In February, the American Bar Association approved revisions to its accreditation standards. Object: to make diversity more of a requirement than a suggestion in law school admissions.
The committee added, in a feat of bureaucratic redundancy, the word “Non-Discrimination” to the title, making it the standard of “Non-Discrimination and Equal Opportunity”. Several other changes were made, as the committee attempted to clarify the exquisite difference between non-discrimination and equal opportunity and non-discrimination and diversity.
There was also an attempt to determine who should benefit from these standards, and what exactly law schools should do to maintain them.

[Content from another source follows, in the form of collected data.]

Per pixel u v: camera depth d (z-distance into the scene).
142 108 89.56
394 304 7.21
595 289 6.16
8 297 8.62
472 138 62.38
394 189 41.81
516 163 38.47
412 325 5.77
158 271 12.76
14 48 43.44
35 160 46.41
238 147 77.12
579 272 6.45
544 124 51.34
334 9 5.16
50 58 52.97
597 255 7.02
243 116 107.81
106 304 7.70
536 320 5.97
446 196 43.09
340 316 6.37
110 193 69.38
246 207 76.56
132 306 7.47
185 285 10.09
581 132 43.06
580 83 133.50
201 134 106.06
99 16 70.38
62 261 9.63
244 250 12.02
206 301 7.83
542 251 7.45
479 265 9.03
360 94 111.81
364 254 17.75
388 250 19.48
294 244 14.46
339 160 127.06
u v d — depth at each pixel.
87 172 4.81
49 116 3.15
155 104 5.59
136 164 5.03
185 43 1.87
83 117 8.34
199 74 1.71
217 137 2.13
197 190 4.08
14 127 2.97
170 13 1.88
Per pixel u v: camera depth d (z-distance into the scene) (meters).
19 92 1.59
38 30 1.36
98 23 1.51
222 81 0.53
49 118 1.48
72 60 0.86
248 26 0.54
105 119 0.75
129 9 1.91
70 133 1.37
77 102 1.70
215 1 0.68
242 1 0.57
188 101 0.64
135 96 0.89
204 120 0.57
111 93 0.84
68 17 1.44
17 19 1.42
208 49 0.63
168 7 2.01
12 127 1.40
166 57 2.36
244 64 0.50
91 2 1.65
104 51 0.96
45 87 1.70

This last effort was redoubled earlier this month, when the Commission on Civil Rights initiated a five-hour long debate over the diversity debacle. There are fears that the bar association requires schools to break the law in order to maintain diversity, since the standards require that
a law school shall demonstrate, by concrete action, a commitment to providing full opportunities for the study of law and entry into the profession by members of underrepresented groups, particularly racial and ethnic minorities, and a commitment to having a study body that is diverse with respect to gender, race, and ethnicity.
Also up for debate was the issue of whether affirmative action actually helps or hinders those who gain admission through its policies.
From what I read, the discussions turned into chaotic statistical bickering One wonders how much longer there will be any standards left worth revising.
After all, as I quoted diversity advocate Randall saying: “failing is not about intellect in law school.”